234 Christ has come and given Himself for us that He might purify us to Himself. The Cross was the test of infinite love. And what we have to look for is that love of Christ to come and take us to Himself. If a Christian understands that he is done with the old man, he has to learn to grow up to the stature of Christ. There is no other full growth of the Christian but that. As to mind and faith he gets into the full grown state. The thing is to be attained in glory, we cannot say we have attained, but can we say "This one thing I do." If a man has only seen forgiveness yesterday he has got to walk according to the same rule. To be forgiven and know it, is blessed of course; but can you say you are doing one thing?
People talk a deal about perfection, but they have lost the sense that perfection is to be as Christ in glory.
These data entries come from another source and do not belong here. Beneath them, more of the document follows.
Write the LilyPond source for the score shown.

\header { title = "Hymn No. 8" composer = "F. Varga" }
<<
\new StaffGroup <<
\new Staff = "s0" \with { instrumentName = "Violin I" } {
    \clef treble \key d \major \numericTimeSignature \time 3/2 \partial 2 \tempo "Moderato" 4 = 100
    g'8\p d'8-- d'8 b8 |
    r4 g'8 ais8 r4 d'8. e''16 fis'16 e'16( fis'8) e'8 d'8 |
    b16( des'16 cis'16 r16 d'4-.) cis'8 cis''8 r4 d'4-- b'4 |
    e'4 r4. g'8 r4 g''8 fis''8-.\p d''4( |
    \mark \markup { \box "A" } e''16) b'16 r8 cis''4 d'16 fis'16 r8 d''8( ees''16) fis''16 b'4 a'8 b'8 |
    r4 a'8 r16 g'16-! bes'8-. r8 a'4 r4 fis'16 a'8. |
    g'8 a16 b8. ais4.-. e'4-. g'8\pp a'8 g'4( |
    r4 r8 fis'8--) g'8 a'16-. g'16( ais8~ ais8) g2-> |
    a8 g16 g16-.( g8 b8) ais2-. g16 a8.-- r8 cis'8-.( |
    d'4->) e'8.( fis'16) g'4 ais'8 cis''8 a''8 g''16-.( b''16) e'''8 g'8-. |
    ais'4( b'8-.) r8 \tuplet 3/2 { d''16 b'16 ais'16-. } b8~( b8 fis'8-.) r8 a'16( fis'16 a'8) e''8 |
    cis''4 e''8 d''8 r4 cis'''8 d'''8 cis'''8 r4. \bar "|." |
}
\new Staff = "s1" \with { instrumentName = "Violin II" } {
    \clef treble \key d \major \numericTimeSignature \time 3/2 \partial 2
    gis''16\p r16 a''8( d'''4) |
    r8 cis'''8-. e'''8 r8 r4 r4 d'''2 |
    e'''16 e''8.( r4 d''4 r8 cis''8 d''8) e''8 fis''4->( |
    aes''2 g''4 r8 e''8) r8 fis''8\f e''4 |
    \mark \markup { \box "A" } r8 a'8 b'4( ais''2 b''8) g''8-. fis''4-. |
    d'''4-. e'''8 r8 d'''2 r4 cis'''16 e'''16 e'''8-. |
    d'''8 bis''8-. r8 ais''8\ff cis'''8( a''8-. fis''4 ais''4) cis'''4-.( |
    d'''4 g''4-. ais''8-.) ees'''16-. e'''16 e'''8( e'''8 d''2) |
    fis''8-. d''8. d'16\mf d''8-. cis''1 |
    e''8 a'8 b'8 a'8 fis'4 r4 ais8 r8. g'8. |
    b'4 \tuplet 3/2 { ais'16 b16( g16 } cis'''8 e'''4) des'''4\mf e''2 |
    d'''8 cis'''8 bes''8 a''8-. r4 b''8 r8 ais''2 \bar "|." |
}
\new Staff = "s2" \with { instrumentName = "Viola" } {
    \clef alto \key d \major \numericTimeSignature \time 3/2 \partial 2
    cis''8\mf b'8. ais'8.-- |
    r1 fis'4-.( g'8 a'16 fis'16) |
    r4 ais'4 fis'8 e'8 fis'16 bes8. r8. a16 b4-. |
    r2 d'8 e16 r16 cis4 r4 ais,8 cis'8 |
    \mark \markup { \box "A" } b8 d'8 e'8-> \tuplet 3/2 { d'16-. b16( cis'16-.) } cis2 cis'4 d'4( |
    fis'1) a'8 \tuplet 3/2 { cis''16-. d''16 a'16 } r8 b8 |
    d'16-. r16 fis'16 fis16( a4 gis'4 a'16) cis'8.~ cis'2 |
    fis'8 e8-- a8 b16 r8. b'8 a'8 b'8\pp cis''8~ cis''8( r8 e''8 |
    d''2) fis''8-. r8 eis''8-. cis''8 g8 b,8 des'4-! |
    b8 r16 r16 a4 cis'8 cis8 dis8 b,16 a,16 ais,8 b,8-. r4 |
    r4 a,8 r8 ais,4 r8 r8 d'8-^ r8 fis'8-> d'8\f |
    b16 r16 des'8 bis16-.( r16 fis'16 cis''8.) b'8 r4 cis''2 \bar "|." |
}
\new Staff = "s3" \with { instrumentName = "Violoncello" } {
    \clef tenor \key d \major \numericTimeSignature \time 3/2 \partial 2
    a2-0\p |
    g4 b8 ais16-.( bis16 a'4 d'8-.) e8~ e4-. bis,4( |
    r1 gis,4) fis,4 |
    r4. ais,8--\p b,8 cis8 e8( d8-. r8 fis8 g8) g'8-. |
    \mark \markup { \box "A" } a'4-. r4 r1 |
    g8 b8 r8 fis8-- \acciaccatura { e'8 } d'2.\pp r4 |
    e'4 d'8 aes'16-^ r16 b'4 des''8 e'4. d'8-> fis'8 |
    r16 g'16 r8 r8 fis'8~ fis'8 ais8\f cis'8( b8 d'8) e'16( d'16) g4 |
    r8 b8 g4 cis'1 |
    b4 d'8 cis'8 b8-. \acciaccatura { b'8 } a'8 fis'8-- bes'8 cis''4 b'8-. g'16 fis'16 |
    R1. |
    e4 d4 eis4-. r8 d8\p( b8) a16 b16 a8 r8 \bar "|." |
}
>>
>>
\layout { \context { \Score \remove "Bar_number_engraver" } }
Can you say that your citizenship is in heaven, your righteousness in Christ, the associations of your heart with Christ, everything there? Infidelity is stalking abroad, ritualism is in high places. Can you say I have no confidence in the flesh? Divine righteousness is in heaven, but the Cross has written death upon all below upon earth, and all association with it. We find our imperfection every day, but is the ruling object of our souls Christ? Are you looking for Christ? You cannot say when He will come. It is carefully not revealed, to keep you watching. But whenever the Lord speaks of it, He never puts it beyond the life of the people that were then living. He never presents another thing to their thoughts. In the parable of the virgins, those that awoke at the midnight cry were the same that fell asleep while He tarried. He wakes them up and then He comes, but stays sufficient time to test hearts as to how far He is everything. If He were to come to-night, would your hearts be saying, Oh that is what I am looking for? Do you love His appearing? Would it be the joy of your heart to say, "Oh there He is, and I am to spend eternity in the glory with Him"? You cannot expect joy unless you are looking for the Lord to come. The Cross put an end to all fleshly religion, and earthly things, and Christ becomes the bright blessed Object: while the love of Christ lays hold of, sustains, and comforts the heart, and gives us the consciousness that nothing can separate us from it.